Je le dis très tranquillement, de manière plus calme et moins injurieuse que certains ne l'ont fait ce matin.
Tout d'abord, pour ce qui est des interrogations sur la perte d'indépendance de l'audiovisuel, l'ingérence politique, les dangers que présenteraient les modalités proposées de nomination et de révocation du Président de France Télévisions, je crois qu'il faut aussi considérer les garanties d'indépendance qui sont prévues. Or précisément, concernant cette dernière question, il existe des garanties, sauf à considérer que le Conseil supérieur de l'audiovisuel (CSA) et les commissions en charge des affaires culturelles à l'Assemblée nationale et au Sénat ne servent à rien. Car l'intervention de ces instances est bien prévue. Je le dis d'autant plus que ce point ne correspond pas à ce que préconisait la Commission pour la nouvelle télévision publique. Mais vous mettez l'accent sur ce sujet alors que, par ailleurs, 95 % des recommandations de la Commission ont été repris dans les projets de loi.
Les débats préalables à notre discussion d'aujourd'hui ont été très longs : ils ont duré environ une année, quelque 250 auditions ont été effectuées, un millier de contributions écrites ont été recueillies, un site Internet a été mis en place… Bref, ce travail en amont et en profondeur constitue un format inédit pour une réflexion ayant associé des parlementaires de toutes les sensibilités politiques : on est loin de l'examen d'un projet de loi le dos au mur et dans l'urgence.
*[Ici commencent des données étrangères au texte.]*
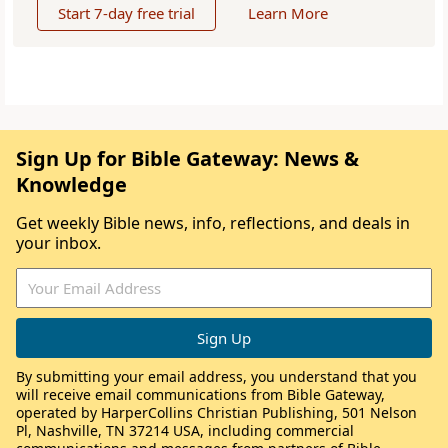
Start 7-day free trial
Learn More
Sign Up for Bible Gateway: News &
Knowledge
Get weekly Bible news, info, reflections, and deals in
your inbox.
By submitting your email address, you understand that you
will receive email communications from Bible Gateway,
operated by HarperCollins Christian Publishing, 501 Nelson
Pl, Nashville, TN 37214 USA, including commercial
Tout au long de cette phase préalable ont été présents, je le redis, des députés, mais aussi des professionnels de la télévision, des scénaristes,… Voilà ce que l'on peut répondre à ceux qui considèrent que le travail législatif est précipité.
Finalement, vos critiques, vos remarques, ne sont pas nouvelles. Très franchement, c'est le même prétexte qu'a utilisé l'opposition au moment où elle a quitté la Commission pour la nouvelle télévision publique. Cela, alors même que les conclusions des travaux de la Commission ont recueilli un très large consensus et que certaines contributions individuelles ont été annexées au rapport.
Pour ce qui est de la question du financement, c'est exactement l'inverse de ce qui est reproché qui est prévu. On va passer de ressources aléatoires et de moins en moins certaines à des ressources beaucoup plus pérennes et plus dynamiques. Le risque ne porte plus sur 800 millions d'euros de recettes publicitaires comme par le passé, mais sur les 350 millions d'euros de recettes publicitaires prévues l'an prochain. En tout état de cause, l'impact d'une éventuelle baisse de recettes publicitaires sera moins grand que celui qui prévalait précédemment. Dans le même temps, je comprends les inquiétudes qui peuvent se manifester, y compris venant de M. Benoist Apparu.
Au nom du groupe UMP, je souhaite poser une question au rapporteur. Ne conviendrait-il pas d'introduire dans le texte une sorte de clause de rendez-vous, dont la périodicité est à discuter ? Il ne me semble pas opportun de la prévoir seulement à l'été 2011, à l'extinction de la diffusion analogique, car le délai pourrait être un peu long pour apprécier l'état du marché publicitaire, pour mesurer certains effets d'aubaine qui soulèvent des questions légitimes, pour évaluer le rendement des deux taxes ou encore, pour prendre la mesure des économies réalisées grâce aux efforts de productivité, à l'extinction de la diffusion analogique et à la création de l'entreprise unique, du fait aussi de l'augmentation des recettes issues des produits dérivés. Le principe de l'annualité pour ce rendez-vous doit-il être retenu ? Ce point est à discuter.
Une autre question se pose également, celle de l'interprétation de la disposition figurant à l'article 1 du projet de loi selon laquelle « La société nationale de programme dénommée France Télévisions est chargée de concevoir et programmer des émissions de télévision à caractère national et local ainsi que des émissions de radio ultramarines ». On retrouve cette référence au caractère « local » ailleurs dans le projet de loi, mais l'échelon « régional » semble avoir été gommé : cela soulève des interrogations s'agissant de la prise en compte de l'organisation territoriale de France 3.
Enfin, même si ce ne sont pas des dispositions d'ordre législatif, je souhaite rappeler que l'esprit de la réforme, c'est aussi de mettre la création et le soutien aux créateurs au coeur des programmes et du nouveau service public audiovisuel. Notre réflexion doit l'intégrer : la télévision a un public mais elle est aussi le fruit du travail de ces créateurs.